Segment Open

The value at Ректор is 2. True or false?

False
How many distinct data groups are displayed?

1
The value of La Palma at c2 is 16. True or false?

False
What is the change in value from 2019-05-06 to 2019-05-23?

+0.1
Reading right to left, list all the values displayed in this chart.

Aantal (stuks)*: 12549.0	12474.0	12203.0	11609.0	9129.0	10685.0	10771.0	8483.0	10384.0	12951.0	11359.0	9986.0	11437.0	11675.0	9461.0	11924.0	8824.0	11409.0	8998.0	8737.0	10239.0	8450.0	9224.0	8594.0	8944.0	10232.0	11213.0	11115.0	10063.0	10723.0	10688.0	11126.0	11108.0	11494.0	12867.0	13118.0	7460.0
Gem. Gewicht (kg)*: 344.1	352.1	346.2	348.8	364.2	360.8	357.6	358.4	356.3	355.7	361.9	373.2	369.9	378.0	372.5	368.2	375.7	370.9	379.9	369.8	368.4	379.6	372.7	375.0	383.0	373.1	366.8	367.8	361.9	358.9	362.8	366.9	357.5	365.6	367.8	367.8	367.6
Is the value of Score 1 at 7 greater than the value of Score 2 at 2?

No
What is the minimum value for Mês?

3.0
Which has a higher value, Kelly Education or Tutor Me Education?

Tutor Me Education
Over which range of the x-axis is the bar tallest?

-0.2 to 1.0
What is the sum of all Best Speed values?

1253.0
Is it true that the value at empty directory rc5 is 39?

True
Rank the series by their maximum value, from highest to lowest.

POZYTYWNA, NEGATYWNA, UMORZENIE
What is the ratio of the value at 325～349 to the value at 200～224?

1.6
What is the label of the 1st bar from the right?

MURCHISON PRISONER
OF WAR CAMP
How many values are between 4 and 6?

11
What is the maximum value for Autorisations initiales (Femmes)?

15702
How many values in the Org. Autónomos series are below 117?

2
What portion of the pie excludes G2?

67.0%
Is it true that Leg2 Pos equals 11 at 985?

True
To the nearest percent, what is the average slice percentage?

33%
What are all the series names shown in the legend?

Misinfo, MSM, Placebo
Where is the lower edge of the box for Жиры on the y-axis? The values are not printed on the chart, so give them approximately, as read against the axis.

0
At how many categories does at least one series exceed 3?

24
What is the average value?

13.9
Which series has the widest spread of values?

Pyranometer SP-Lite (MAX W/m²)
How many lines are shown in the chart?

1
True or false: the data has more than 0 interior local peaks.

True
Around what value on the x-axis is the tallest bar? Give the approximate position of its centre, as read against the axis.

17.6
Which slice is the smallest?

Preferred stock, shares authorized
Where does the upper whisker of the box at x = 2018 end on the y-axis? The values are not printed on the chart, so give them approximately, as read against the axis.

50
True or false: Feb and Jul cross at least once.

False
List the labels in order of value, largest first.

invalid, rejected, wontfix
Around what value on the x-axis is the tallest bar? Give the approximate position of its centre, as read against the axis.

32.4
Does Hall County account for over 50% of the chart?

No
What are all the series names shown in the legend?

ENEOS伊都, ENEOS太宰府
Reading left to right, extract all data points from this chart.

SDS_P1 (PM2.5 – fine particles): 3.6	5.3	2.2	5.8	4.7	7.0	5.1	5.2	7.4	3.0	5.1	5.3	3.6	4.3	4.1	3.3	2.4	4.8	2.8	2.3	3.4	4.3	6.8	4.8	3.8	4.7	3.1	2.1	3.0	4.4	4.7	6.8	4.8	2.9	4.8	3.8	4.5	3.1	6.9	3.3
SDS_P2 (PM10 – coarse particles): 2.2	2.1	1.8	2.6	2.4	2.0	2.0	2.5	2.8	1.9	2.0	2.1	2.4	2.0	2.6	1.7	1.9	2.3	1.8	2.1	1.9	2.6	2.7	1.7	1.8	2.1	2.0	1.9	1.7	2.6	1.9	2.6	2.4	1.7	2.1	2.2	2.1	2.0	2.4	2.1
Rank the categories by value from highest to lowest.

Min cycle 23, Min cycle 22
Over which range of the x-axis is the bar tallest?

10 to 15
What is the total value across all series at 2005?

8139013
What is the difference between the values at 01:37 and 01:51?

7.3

Segment Closed

▶ Description of the task
Reproduce verbatim the part of the records that begins with their first line and ends with the line containing "Reading right to", including both of those lines.

▶ Written response
The value at Ректор is 2. True or false?

False
How many distinct data groups are displayed?

1
The value of La Palma at c2 is 16. True or false?

False
What is the change in value from 2019-05-06 to 2019-05-23?

+0.1
Reading right to left, list all the values displayed in this chart.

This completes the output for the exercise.